§ **Record excerpts**:
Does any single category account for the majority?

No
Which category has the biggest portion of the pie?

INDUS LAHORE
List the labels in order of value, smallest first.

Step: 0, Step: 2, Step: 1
...
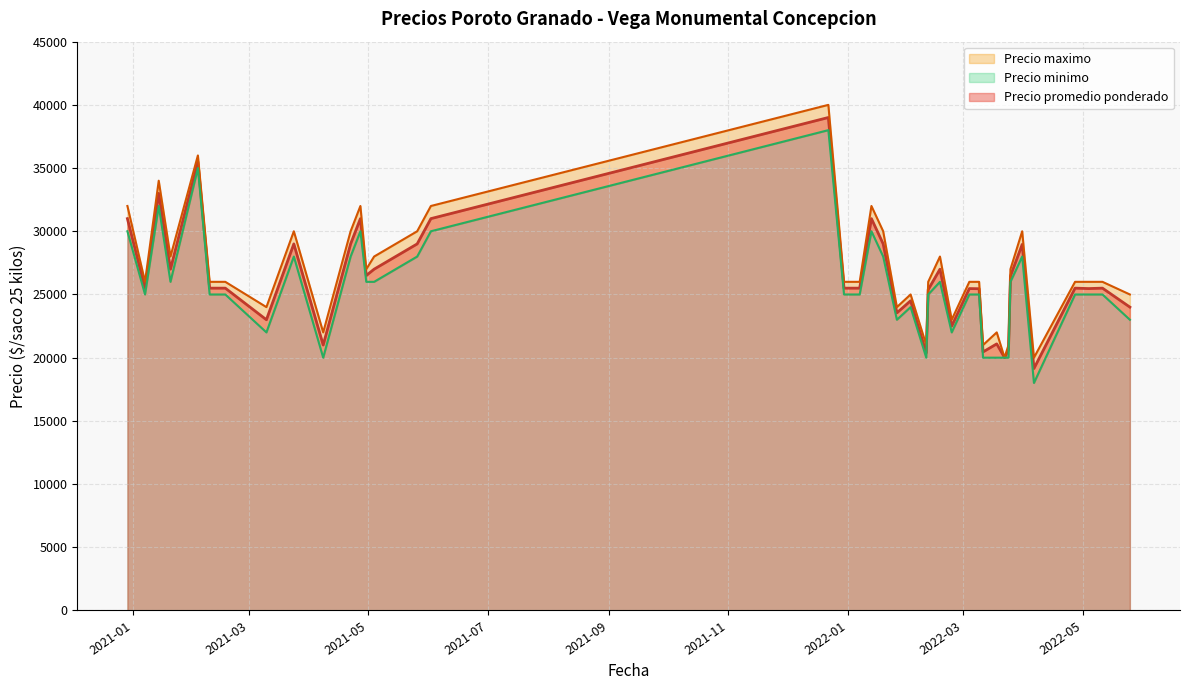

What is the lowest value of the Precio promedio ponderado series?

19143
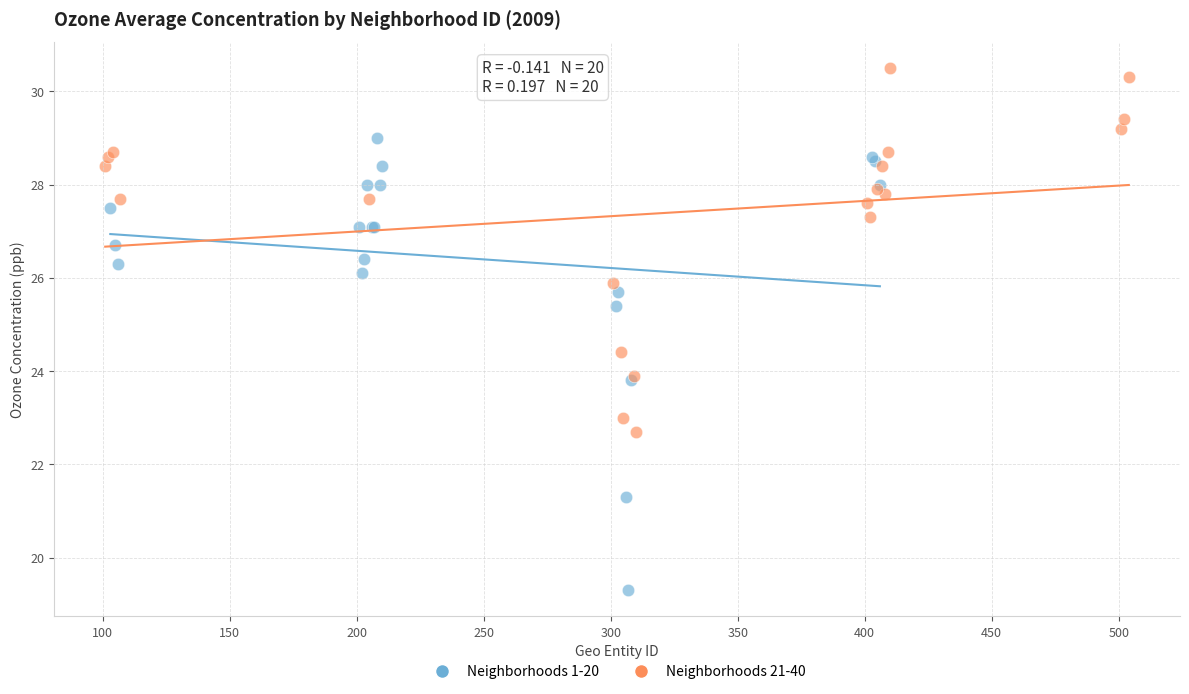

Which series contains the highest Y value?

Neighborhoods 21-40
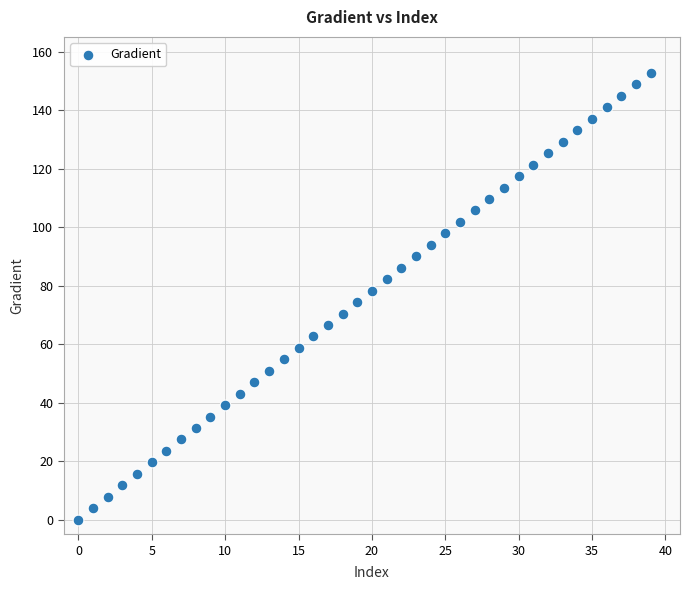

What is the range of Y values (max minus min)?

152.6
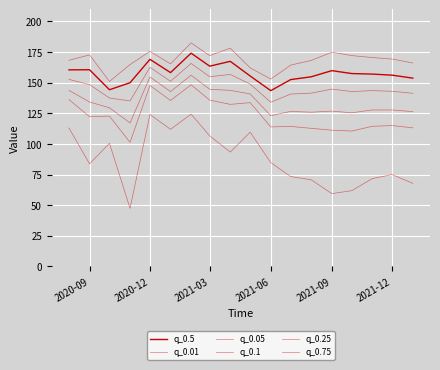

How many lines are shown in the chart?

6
--
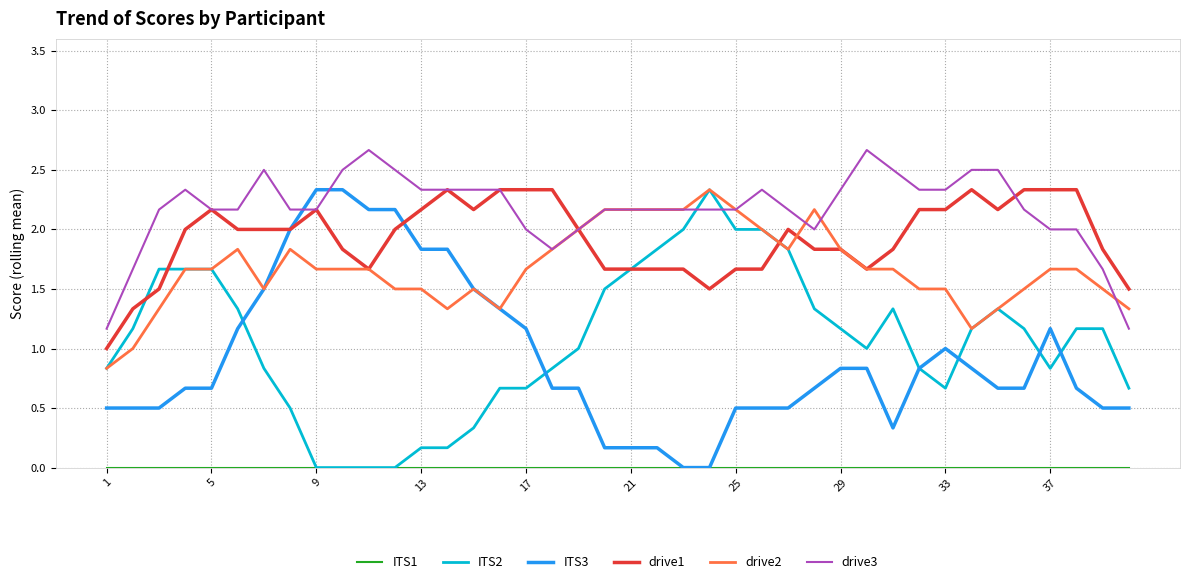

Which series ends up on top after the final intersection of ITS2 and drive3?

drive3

§ **Brief**: Write out the rows from the line containing "Does any single" through the line containing "List the labels", including both of those lines, with every line unchanged.

§ **The completed task**:
Does any single category account for the majority?

No
Which category has the biggest portion of the pie?

INDUS LAHORE
List the labels in order of value, smallest first.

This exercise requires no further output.